Menurut Abdullah si Fulanah cantik. Namun, Abdurrahman mengatakan
standar-standar saja. Nah, siapa yang benar? Si A atau B? ini tergantung
“selera”. Jadi, dua-duanya benar perspektif masing-masing.
Ilustrasi sederhana tersebut menunjukkan bahwa ketampanan dan
kecantikan tidak bisa menjadi standar atau ukuran mulianya seseorang. Oleh
karena itu, tidak sepatutnya ketampanan atau kecantikan menjadikan seseorang
angkuh karena tampan dan cantik bersifat nisbi (relatif). Namun, bisa saja
karena gangguan setan, seseorang sombong dengan tampilan fisiknya yang indah.
Setan akan terus menggoda anak Adam agar ketampanan dan kecantikan
yang dimilikinya ia pamer-pamerkan. Selain itu, orang lain dianggapnya tidak
lebih tampan atau cantik daripada dirinya, kemudian ia merasa gagah dengan
penampilannya.
Sebagai penguat, ada sebuah hadits yang berbunyi:
إِنَّ اللَّهَ لَا يَنْظُرُ إِلَى صُوَرِكُمْ
وَأَمْوَالِكُمْ وَلَكِنْ يَنْظُرُ إِلَى قُلُوبِكُمْ وَأَعْمَالِكُمْ
“Sesungguhnya Allah tidak akan melihat bentuk rupa dan harta
kalian, tetapi Allah melihat kepada hati dan amal-amal kalian” (H.R. Muslim).
5. اَلْمَالُ (harta)
Harta adalah penyebab kesombongan selanjutnya. Selain sebagai alat
beribadah, harta bisa saja dijadikan alat oleh setan untuk menyusupkan
kesombongan ke dalam hati manusia. Kita harus berhati-hati dalam bab harta.

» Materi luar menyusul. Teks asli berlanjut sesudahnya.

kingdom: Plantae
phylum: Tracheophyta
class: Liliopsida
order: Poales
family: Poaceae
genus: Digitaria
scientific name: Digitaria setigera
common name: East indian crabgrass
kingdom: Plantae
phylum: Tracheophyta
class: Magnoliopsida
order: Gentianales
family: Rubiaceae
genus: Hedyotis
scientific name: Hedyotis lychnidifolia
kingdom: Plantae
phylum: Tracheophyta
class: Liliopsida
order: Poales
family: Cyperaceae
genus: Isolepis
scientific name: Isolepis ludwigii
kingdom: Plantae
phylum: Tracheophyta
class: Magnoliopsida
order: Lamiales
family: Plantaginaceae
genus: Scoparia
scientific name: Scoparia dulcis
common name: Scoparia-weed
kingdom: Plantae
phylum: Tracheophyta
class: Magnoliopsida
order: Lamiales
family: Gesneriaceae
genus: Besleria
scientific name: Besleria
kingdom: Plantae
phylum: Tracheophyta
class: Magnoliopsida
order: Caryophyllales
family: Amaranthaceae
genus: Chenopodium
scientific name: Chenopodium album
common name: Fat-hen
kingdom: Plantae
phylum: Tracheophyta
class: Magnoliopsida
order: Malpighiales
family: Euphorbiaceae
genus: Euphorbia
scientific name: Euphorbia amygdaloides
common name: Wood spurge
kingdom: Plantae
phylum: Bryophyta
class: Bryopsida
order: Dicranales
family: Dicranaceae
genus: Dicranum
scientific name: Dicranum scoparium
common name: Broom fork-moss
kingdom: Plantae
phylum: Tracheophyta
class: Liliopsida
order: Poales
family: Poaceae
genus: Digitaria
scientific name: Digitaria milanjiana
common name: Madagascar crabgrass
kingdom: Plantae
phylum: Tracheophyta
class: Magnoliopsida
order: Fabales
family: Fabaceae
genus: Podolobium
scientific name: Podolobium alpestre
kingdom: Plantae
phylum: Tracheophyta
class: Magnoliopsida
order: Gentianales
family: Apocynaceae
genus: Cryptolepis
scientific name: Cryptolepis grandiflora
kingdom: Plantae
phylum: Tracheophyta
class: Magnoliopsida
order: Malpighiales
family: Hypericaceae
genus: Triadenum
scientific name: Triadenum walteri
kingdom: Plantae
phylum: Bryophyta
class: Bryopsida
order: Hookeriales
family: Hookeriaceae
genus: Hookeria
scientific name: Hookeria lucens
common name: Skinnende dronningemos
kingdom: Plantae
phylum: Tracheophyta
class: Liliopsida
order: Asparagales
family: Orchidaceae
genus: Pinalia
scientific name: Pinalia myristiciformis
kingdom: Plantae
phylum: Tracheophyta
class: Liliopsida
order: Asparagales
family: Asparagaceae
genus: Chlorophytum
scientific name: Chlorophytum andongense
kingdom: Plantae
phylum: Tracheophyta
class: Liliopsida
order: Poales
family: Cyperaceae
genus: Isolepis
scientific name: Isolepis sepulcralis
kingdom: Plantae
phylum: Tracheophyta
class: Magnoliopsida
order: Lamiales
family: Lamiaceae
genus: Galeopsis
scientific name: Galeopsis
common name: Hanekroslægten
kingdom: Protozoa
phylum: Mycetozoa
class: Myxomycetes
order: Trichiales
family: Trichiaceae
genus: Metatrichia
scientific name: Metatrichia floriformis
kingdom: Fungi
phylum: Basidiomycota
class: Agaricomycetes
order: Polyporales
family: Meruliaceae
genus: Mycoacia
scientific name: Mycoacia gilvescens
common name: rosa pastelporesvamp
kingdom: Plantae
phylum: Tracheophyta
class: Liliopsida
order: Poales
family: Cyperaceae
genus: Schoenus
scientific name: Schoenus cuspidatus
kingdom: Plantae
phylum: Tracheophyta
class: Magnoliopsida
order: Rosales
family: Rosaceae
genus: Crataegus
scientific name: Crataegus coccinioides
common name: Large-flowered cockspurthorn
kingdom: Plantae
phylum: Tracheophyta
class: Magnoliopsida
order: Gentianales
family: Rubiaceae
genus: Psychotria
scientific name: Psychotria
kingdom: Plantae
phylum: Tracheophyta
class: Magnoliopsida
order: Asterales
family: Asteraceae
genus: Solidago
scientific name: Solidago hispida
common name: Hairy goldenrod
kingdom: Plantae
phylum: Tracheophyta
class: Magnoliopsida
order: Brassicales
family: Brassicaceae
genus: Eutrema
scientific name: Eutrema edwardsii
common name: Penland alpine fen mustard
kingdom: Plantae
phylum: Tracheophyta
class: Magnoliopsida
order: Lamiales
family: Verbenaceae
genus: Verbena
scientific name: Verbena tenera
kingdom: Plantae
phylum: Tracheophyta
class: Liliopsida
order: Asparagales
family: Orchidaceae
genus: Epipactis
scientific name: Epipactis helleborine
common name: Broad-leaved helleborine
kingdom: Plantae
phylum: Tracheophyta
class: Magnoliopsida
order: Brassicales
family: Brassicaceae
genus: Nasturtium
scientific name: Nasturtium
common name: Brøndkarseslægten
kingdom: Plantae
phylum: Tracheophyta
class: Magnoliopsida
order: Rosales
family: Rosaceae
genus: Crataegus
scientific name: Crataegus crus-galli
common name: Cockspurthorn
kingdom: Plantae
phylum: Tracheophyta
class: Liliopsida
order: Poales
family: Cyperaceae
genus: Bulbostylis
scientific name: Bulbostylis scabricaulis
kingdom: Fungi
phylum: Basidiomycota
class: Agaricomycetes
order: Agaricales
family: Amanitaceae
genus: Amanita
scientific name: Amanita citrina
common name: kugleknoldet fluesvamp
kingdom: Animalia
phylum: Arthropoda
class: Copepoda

Harta itu fitnah (ujian) dan salah satu ujiannya adalah bisakah kita menjadi
tawadhu meskipun harta melimpah ruah? Bisakah kita menjadi sederhana seperti
Rasulullah yang kaya raya, tetapi Beliau tetap berpola sederhana? Informasi
tambahan, mahar Rasulullah ketika menikah dengan Khadijah sebanyak 20 ekor unta
merah yang per ekornya senilai Rp 434.178.200 – Rp 651.267.300. Total mahar
minimalnya berarti Rp 8.683.564.000 (8,6 Milyar).
Sebenarnya harta itu bukanlah milik kita, melainkan milik Allah
yang dititipkan kepada kita. Jadi, jika ada orang yang sombong dengan hartanya
yang melimpah, maka orang itu tidak tahu malu. Adéan ku kuda beureum.
Sekali lagi, mari berhati-hati agar harta yang dimiliki tidak
menjadikan kita berbangga diri alias sombong. tetapi, harta kita jadikan
sebagai alat beribadah, alat untuk masuk kedalam surga.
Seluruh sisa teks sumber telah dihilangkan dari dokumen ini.